Aid group calls for migrant evacuations from Tripoli

Doctors Without Borders warned thousands of migrants trapped in detention centres in Libya's capital Tripoli must be evacuated.
3 min read
07 September, 2018
Thousands of migrants remain in centres in the Libyan capital despite clashes [Getty]

Aid group Doctors Without Borders urged the evacuation of thousands of migrants trapped in detention centres in Libya's capital Tripoli, which is under a fragile ceasefire after deadly clashes.

The ceasefire brokered by the United Nations was agreed between armed groups Tuesday after at least 63 people were killed in days of fighting around the city.

Doctors Without Borders, also known under its French name Medecins Sans Frontieres (MSF), said migrants in squalid detention centres close to the frontline could yet come under shelling and artillery fire.

Analysts say the ceasefire is doomed without a sustainable political agreement between the myriad armed groups.

Ibrahim Younis, MSF's mission chief in Libya, said food supplies to the detention centres were sparse as international groups had been forced to suspend their work due to the clashes.

The charity has been completely cut off from one of the most crowded detention centres, depriving some 700 people of aid, and has pulled some staff from the city.

Last week, the UN's refugee agency, the UNHCR, said it had "evacuated" some 300 migrants from the Ain Zara detention centre to another a few kilometres away as they risked getting caught in the crossfire.

But Younis said this was not good enough.

"Moving endangered refugees and migrants from one detention centre to another in the same conflict zone cannot be described as an evacuation and it is certainly not a solution," he said in a statement.

The aid group called on the UNHCR and the governments of peaceful countries to organise a mass evacuation for the migrants, who could then claim asylum.

The International Organisation for Migration could arrange for those seeking to return home to do so, MSF said.

The group also called on the European Union and Libyan authorities to stop blocking boatloads of migrants seeking to flee the conflict-torn country, "with the goal of reducing arrivals to Europe at all costs".

Some 8,000 people picked up by the Libyan coastguard while trying to cross the Mediterranean to Europe are being indefinitely held in detention centres, according to the UNHCR.

EU countries have offered support and training to the Libyan coastguard in a bid to stem the influx of migrants to Europe.

Sub-Saharan African migrants have suffered appalling abuses since Libya descended into chaos following the death of dictator Muammar Gaddafi in 2011.

Meanwhile, the UN envoy for Libya warned the country has lurched from one emergency to another in recent weeks and warned that militant groups, including the Islamic State group is expanding its operations, noting Libya could become a refuge for terrorist groups of all persuasions.

Ghassan Salame urged council members to help address the "looming threat" from the spread of extremist groups, and support economic reforms and efforts to advance the political process and move toward national elections.

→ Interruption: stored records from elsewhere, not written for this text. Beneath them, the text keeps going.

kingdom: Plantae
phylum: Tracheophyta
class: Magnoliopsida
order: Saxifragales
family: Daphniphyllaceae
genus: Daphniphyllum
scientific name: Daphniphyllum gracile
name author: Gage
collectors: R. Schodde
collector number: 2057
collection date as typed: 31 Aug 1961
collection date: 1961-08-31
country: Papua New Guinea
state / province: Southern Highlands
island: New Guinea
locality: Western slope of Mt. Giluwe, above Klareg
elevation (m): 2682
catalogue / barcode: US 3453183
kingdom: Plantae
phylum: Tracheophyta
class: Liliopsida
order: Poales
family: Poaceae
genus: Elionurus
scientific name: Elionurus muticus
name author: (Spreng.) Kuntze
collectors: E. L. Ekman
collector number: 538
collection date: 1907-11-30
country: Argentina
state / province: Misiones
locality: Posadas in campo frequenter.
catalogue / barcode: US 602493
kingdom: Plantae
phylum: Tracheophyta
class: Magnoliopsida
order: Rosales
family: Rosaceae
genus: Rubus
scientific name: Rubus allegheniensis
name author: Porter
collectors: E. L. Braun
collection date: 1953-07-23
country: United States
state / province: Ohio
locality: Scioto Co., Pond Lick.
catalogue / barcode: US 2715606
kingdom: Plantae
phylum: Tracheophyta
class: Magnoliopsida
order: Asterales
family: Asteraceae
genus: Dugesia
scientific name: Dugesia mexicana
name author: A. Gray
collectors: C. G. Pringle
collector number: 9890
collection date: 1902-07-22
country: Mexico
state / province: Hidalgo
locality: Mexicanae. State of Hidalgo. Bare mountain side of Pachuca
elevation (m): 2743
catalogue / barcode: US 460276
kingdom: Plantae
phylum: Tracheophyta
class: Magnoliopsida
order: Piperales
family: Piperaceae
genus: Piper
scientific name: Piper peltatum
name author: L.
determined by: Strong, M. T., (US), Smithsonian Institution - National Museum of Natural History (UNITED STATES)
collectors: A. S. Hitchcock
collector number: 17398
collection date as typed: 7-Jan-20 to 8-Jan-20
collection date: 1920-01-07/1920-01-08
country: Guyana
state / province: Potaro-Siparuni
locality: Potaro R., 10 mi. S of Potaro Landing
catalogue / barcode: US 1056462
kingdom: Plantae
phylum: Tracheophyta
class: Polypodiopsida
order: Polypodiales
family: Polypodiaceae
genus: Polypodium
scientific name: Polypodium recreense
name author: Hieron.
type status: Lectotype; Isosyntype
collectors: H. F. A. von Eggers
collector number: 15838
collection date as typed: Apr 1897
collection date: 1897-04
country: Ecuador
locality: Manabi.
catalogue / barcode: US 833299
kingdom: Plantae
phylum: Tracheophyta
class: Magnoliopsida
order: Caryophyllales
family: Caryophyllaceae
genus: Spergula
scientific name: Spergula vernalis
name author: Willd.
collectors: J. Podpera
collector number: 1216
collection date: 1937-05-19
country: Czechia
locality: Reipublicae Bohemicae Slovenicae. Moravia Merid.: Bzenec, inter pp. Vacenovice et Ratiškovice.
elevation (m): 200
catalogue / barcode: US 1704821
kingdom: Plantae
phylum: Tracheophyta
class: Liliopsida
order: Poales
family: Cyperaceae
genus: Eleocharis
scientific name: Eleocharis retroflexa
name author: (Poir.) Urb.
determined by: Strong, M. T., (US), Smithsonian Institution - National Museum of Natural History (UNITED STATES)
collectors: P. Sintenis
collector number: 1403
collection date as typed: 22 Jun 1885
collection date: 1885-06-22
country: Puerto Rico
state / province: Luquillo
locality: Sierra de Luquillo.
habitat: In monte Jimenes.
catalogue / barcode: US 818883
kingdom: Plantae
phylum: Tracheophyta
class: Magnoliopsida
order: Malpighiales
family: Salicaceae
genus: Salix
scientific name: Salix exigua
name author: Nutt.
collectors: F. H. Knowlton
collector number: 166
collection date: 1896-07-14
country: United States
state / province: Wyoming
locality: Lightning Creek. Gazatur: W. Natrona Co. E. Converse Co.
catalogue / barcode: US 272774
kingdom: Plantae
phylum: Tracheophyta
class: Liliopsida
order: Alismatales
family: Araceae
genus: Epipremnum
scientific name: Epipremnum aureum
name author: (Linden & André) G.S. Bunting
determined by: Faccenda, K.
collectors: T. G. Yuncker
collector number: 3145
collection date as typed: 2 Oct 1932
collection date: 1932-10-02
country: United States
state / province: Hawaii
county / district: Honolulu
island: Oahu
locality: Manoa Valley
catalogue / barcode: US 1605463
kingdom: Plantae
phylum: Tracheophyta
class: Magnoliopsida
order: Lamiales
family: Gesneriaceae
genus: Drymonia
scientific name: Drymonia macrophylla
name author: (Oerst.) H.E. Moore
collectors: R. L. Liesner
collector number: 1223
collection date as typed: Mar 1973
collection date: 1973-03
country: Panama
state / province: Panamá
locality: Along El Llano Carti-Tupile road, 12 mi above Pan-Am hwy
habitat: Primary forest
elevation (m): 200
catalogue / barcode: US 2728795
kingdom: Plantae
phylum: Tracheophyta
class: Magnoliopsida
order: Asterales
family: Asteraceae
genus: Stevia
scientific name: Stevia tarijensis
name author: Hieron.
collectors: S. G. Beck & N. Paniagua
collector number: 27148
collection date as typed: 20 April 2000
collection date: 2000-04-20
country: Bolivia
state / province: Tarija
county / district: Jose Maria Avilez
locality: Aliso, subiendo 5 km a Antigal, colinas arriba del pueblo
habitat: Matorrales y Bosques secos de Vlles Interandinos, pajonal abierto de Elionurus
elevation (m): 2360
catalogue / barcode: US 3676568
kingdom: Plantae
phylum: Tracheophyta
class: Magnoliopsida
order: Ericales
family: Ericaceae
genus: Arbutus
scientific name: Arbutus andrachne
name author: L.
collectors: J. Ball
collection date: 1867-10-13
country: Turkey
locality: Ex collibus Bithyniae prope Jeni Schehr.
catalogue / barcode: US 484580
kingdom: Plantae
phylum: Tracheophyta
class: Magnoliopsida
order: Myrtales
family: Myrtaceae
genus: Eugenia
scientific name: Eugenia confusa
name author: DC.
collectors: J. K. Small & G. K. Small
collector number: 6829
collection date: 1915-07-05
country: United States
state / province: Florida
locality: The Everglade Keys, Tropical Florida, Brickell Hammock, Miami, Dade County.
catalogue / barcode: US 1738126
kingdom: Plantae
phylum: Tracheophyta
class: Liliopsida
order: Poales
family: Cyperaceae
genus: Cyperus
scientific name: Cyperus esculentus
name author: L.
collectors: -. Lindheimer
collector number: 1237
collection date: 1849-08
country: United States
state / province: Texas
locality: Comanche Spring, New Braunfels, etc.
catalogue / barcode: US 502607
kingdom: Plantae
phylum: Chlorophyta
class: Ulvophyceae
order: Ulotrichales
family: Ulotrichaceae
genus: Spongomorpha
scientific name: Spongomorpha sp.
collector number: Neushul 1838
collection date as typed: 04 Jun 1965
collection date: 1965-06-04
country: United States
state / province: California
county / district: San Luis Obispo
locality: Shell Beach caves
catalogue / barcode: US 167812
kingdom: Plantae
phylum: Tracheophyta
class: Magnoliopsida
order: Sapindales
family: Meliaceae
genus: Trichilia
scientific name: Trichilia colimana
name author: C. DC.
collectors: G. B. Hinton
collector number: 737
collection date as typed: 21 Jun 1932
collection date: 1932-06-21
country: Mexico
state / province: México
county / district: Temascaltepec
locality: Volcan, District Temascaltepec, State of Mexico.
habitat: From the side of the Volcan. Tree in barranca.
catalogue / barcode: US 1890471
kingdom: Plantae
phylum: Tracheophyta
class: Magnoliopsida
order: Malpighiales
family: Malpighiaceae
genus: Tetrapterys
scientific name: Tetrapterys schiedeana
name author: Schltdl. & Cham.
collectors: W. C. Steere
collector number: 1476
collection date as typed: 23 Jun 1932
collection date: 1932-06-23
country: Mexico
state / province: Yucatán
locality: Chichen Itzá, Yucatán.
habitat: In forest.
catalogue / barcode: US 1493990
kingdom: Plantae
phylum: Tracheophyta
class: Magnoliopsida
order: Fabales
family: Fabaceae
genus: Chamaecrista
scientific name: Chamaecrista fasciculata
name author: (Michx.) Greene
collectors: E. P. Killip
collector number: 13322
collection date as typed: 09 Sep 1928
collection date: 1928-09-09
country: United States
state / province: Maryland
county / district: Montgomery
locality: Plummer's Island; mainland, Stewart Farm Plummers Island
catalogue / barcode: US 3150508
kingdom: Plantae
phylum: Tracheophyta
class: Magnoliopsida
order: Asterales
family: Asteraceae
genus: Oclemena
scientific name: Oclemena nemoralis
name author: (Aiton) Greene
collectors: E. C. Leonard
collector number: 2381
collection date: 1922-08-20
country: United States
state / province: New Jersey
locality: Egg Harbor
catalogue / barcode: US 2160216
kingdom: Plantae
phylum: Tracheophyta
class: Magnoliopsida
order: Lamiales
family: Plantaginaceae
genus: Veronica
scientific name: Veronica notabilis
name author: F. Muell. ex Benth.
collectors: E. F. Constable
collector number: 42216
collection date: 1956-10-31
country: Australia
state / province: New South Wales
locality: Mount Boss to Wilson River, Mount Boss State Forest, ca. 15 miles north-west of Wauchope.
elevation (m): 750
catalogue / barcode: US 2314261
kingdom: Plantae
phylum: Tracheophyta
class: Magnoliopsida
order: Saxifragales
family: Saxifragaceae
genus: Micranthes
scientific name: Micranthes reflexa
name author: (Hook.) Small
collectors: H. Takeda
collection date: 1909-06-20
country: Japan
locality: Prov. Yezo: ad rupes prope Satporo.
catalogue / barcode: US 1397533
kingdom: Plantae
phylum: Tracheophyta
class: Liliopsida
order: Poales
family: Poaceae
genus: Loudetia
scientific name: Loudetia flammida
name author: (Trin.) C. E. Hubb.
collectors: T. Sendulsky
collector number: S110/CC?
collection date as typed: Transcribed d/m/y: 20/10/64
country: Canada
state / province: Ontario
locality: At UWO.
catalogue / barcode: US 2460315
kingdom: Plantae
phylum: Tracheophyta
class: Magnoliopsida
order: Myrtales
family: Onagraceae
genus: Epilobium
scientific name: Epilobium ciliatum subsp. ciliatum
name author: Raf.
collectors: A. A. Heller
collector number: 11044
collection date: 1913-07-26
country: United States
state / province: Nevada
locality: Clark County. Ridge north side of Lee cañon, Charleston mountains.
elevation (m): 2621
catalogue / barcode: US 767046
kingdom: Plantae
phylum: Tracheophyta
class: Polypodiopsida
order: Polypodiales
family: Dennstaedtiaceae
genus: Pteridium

Salame said violence that consumed the capital starting August 26 "shattered the facade of calm that had prevailed in Tripoli since May 2017." Tanks and heavy artillery were deployed in residential neighbourhoods leaving 61 Libyans dead and nearly 160 injured, many of them civilians including children, he said.

Tripoli was "on the brink of all-out war" until the UN brokered a fragile cease-fire between the major parties on Tuesday which it is now trying to help take root as a first step toward peace, he said.

"This crisis is but the latest in a series of crises that have engulfed Libya," Salame stressed.

He pointed to events in Libya's oil-rich crescent in June and July that "effectively threatened to split the country," the Islamic State's expanding presence and operations, and over 1,000 Chadian government and opposition forces fighting in recent weeks from bases in southern Libya.

This risks "the south becoming a regional battleground and safe haven for foreign armed groups," he said.